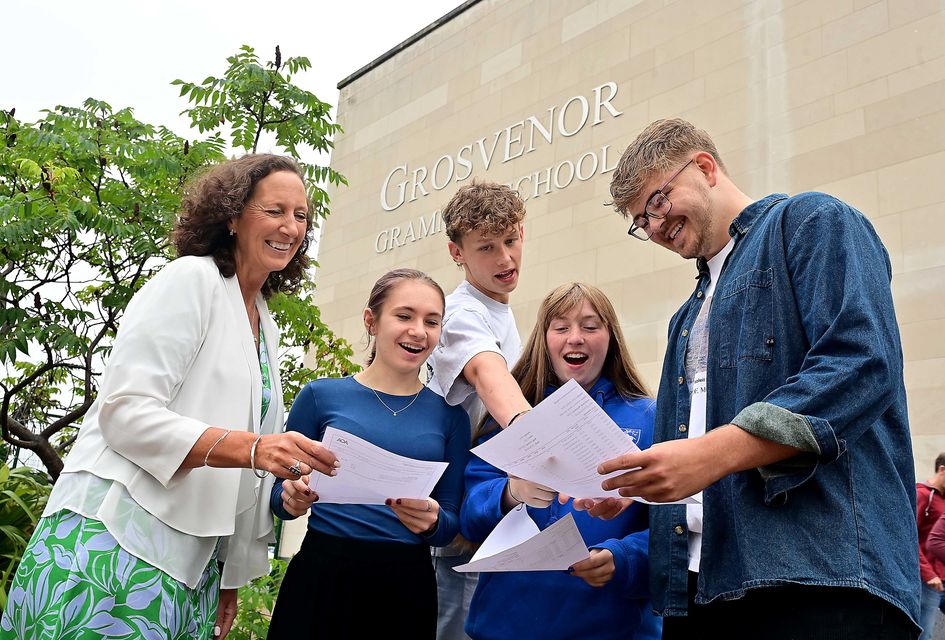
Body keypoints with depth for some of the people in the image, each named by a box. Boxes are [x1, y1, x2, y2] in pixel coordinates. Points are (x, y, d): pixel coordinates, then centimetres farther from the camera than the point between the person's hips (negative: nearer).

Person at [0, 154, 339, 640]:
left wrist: (232, 577, 19)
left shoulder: (264, 327, 16)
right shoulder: (190, 279, -7)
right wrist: (249, 447, -27)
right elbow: (124, 411, -16)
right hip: (117, 540, -7)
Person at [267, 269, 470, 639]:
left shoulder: (449, 414, 2)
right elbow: (279, 497, 5)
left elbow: (451, 523, 4)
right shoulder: (321, 395, -1)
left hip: (406, 588, 1)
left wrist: (431, 522, -16)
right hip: (322, 576, -1)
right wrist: (293, 499, -16)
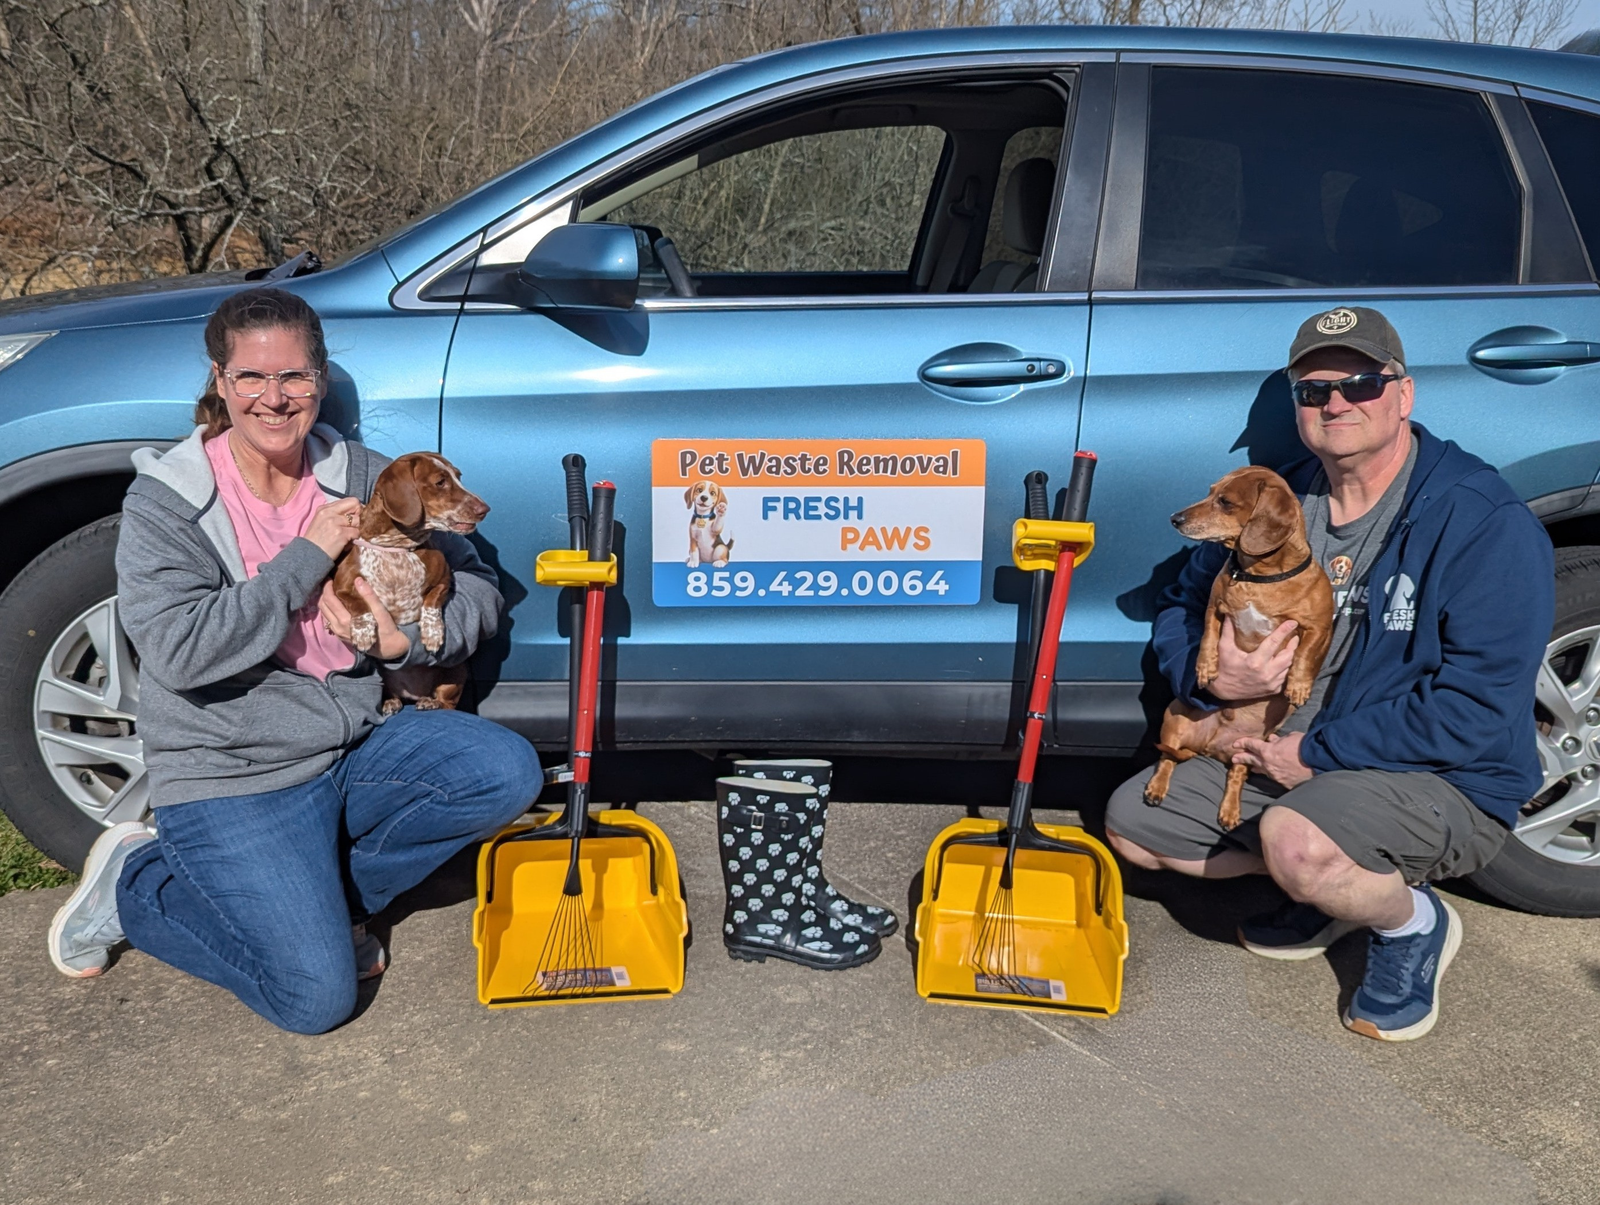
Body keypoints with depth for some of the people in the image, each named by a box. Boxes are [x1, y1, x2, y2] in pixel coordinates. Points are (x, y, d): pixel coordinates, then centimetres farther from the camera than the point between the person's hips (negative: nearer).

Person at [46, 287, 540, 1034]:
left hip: (354, 749, 5)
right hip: (228, 781, -4)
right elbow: (178, 650, -23)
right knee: (316, 997, -13)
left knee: (508, 772, -18)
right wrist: (308, 557, -20)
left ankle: (329, 893, 1)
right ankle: (133, 881, 12)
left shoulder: (363, 479, 1)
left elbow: (477, 587, 3)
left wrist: (407, 641, -18)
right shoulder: (165, 502, -9)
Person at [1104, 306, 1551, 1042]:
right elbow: (1182, 608, 10)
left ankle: (1411, 920, -1)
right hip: (1280, 759, 7)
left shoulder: (1483, 522, -19)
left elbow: (1479, 708, -25)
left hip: (1444, 782, -7)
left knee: (1296, 840, -37)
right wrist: (1210, 679, -14)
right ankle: (1335, 884, 15)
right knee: (1132, 823, 1)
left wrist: (1318, 752, -21)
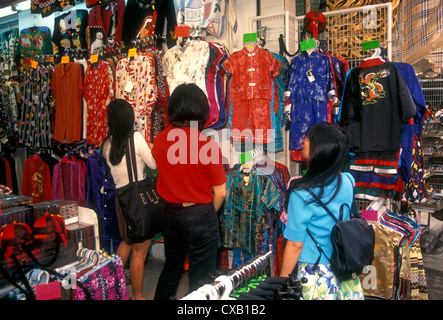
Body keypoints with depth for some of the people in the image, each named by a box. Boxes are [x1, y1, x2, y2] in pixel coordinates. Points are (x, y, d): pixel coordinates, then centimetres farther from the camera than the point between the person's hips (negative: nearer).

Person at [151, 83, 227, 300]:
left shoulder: (160, 140, -6)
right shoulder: (207, 145, -21)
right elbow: (220, 193, -14)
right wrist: (208, 215, 5)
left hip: (170, 214, 5)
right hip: (199, 215, -5)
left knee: (171, 268, 25)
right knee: (201, 277, 11)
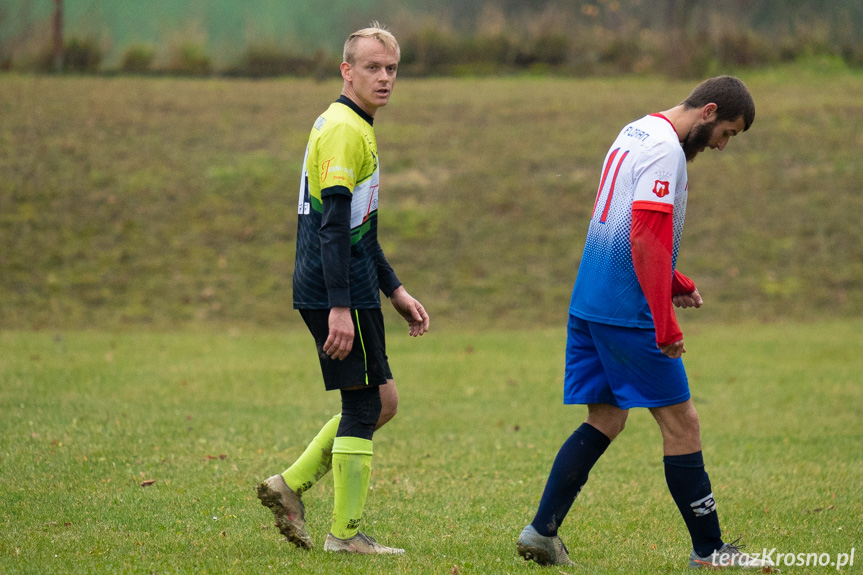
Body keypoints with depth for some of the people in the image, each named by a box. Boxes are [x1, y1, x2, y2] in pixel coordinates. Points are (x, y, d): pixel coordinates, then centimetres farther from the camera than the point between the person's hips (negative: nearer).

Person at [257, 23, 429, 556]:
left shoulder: (358, 128, 19)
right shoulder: (343, 129, -13)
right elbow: (332, 226, -21)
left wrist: (396, 291, 25)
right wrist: (340, 307, -25)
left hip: (349, 289, 10)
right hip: (337, 292, -10)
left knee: (382, 401, 14)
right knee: (364, 404, -4)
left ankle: (290, 486, 14)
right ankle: (345, 533, 1)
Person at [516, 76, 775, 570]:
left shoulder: (635, 134, 17)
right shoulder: (665, 150, -15)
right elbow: (646, 240, -23)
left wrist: (674, 282, 18)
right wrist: (665, 326, -22)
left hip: (589, 307, 10)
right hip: (629, 312, -10)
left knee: (605, 421, 13)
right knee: (681, 423, -2)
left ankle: (543, 531, 8)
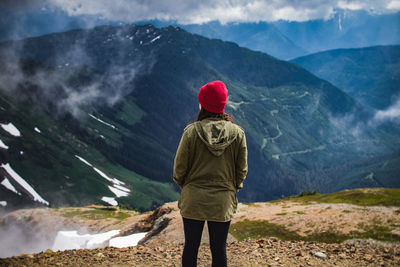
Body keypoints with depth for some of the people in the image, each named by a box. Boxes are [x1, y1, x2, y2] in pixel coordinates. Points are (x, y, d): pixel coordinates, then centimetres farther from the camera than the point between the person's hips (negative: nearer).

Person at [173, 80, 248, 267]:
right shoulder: (237, 133, -7)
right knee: (219, 250, 12)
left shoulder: (192, 131, -12)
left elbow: (179, 167, -6)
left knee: (190, 247, 12)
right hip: (223, 202, 1)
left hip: (193, 200, -1)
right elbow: (242, 170, 0)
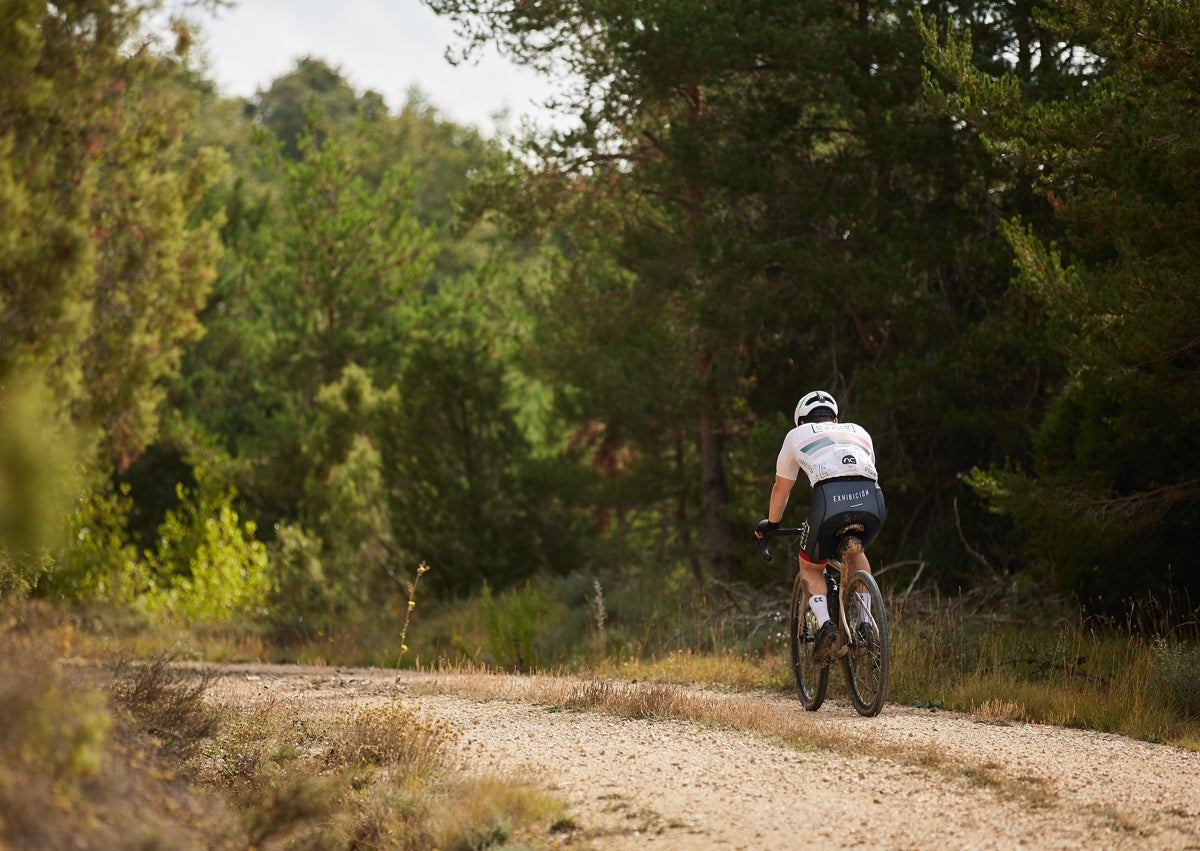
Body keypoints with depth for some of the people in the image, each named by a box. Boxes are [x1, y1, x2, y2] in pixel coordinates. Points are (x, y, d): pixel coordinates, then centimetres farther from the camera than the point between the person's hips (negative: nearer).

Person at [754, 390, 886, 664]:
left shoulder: (797, 435, 29)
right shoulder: (859, 432, 36)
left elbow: (781, 489, 39)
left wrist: (771, 524, 55)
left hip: (830, 499, -3)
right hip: (873, 501, 3)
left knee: (810, 565, 22)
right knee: (855, 552, 34)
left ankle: (824, 623, -2)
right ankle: (865, 623, 21)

· · · · ·

## Your assignment
Output the rows from the start through the line containing "left shoulder: (1483, 522, -19)", including that line, and leave the pictures out.

## Result for this exercise
Body keypoints with depth for some of the people in the image, each named by a box. Boxes are [x1, y1, x2, y2] in pixel coordinates. Points are (x, y, d): pixel coordinates, then centimetres farther from the camera than the point between the person's hips (negative: nearer).

Person at [0, 154, 339, 640]:
left wrist: (232, 577, 19)
left shoulder: (264, 327, 16)
right shoulder: (190, 279, -7)
right wrist: (249, 447, -27)
right elbow: (124, 411, -16)
right hip: (117, 540, -7)
Person at [267, 269, 470, 639]:
left shoulder: (449, 414, 2)
right elbow: (279, 497, 5)
left elbow: (451, 523, 4)
right shoulder: (321, 395, -1)
left hip: (406, 588, 1)
left wrist: (431, 522, -16)
right hip: (322, 576, -1)
right wrist: (293, 499, -16)
Body keypoints with depth for some of the people in the image, each named by a box. Boxes are [x1, y1, x2, y2] in pixel coordinates. Points are (x, y, d): pixel coordinates, then centimetres farther from the camera than the point between the person's hips (negative: nearer).

Person at [46, 287, 540, 1034]:
left hip: (354, 749, 5)
right hip: (228, 781, -4)
right elbow: (178, 650, -23)
right knee: (316, 997, -13)
left knee: (508, 772, -18)
right wrist: (308, 557, -20)
left ankle: (329, 893, 1)
right ankle: (133, 881, 12)
left shoulder: (363, 479, 1)
left elbow: (477, 587, 3)
left wrist: (407, 641, -18)
right shoulder: (165, 502, -9)
Person at [1104, 306, 1551, 1042]:
right elbow: (1182, 608, 10)
left ankle: (1411, 920, -1)
right hip: (1280, 759, 7)
left shoulder: (1483, 522, -19)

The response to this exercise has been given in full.